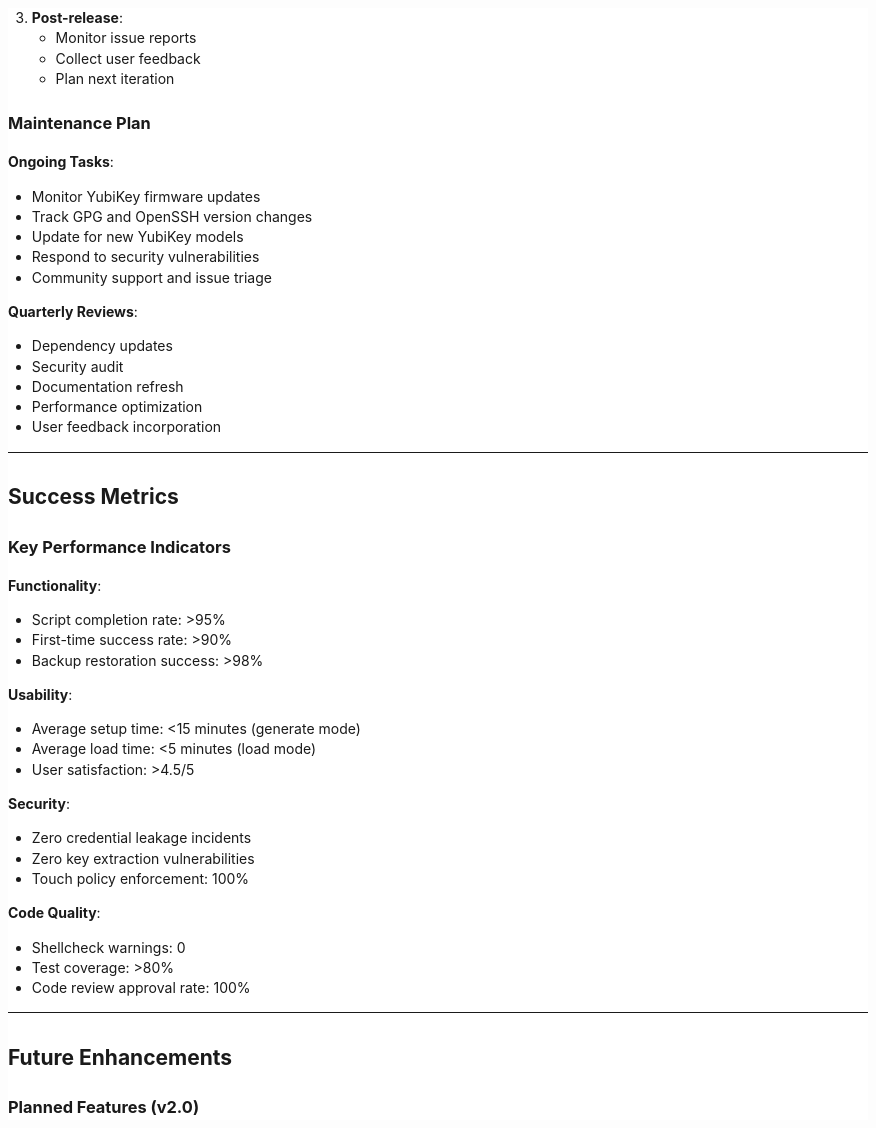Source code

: 3. **Post-release**:
   - Monitor issue reports
   - Collect user feedback
   - Plan next iteration

### Maintenance Plan

**Ongoing Tasks**:
- Monitor YubiKey firmware updates
- Track GPG and OpenSSH version changes
- Update for new YubiKey models
- Respond to security vulnerabilities
- Community support and issue triage

**Quarterly Reviews**:
- Dependency updates
- Security audit
- Documentation refresh
- Performance optimization
- User feedback incorporation

---

## Success Metrics

### Key Performance Indicators

**Functionality**:
- Script completion rate: >95%
- First-time success rate: >90%
- Backup restoration success: >98%

**Usability**:
- Average setup time: <15 minutes (generate mode)
- Average load time: <5 minutes (load mode)
- User satisfaction: >4.5/5

**Security**:
- Zero credential leakage incidents
- Zero key extraction vulnerabilities
- Touch policy enforcement: 100%

**Code Quality**:
- Shellcheck warnings: 0
- Test coverage: >80%
- Code review approval rate: 100%

---

## Future Enhancements

### Planned Features (v2.0)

Work instructions: Reproduce every line of the entry above, character for character, without including the picture.

Your response:
Source code

: 3. **Post-release**:
   - Monitor issue reports
   - Collect user feedback
   - Plan next iteration

### Maintenance Plan

**Ongoing Tasks**:
- Monitor YubiKey firmware updates
- Track GPG and OpenSSH version changes
- Update for new YubiKey models
- Respond to security vulnerabilities
- Community support and issue triage

**Quarterly Reviews**:
- Dependency updates
- Security audit
- Documentation refresh
- Performance optimization
- User feedback incorporation

---

## Success Metrics

### Key Performance Indicators

**Functionality**:
- Script completion rate: >95%
- First-time success rate: >90%
- Backup restoration success: >98%

**Usability**:
- Average setup time: <15 minutes (generate mode)
- Average load time: <5 minutes (load mode)
- User satisfaction: >4.5/5

**Security**:
- Zero credential leakage incidents
- Zero key extraction vulnerabilities
- Touch policy enforcement: 100%

**Code Quality**:
- Shellcheck warnings: 0
- Test coverage: >80%
- Code review approval rate: 100%

---

## Future Enhancements

### Planned Features (v2.0)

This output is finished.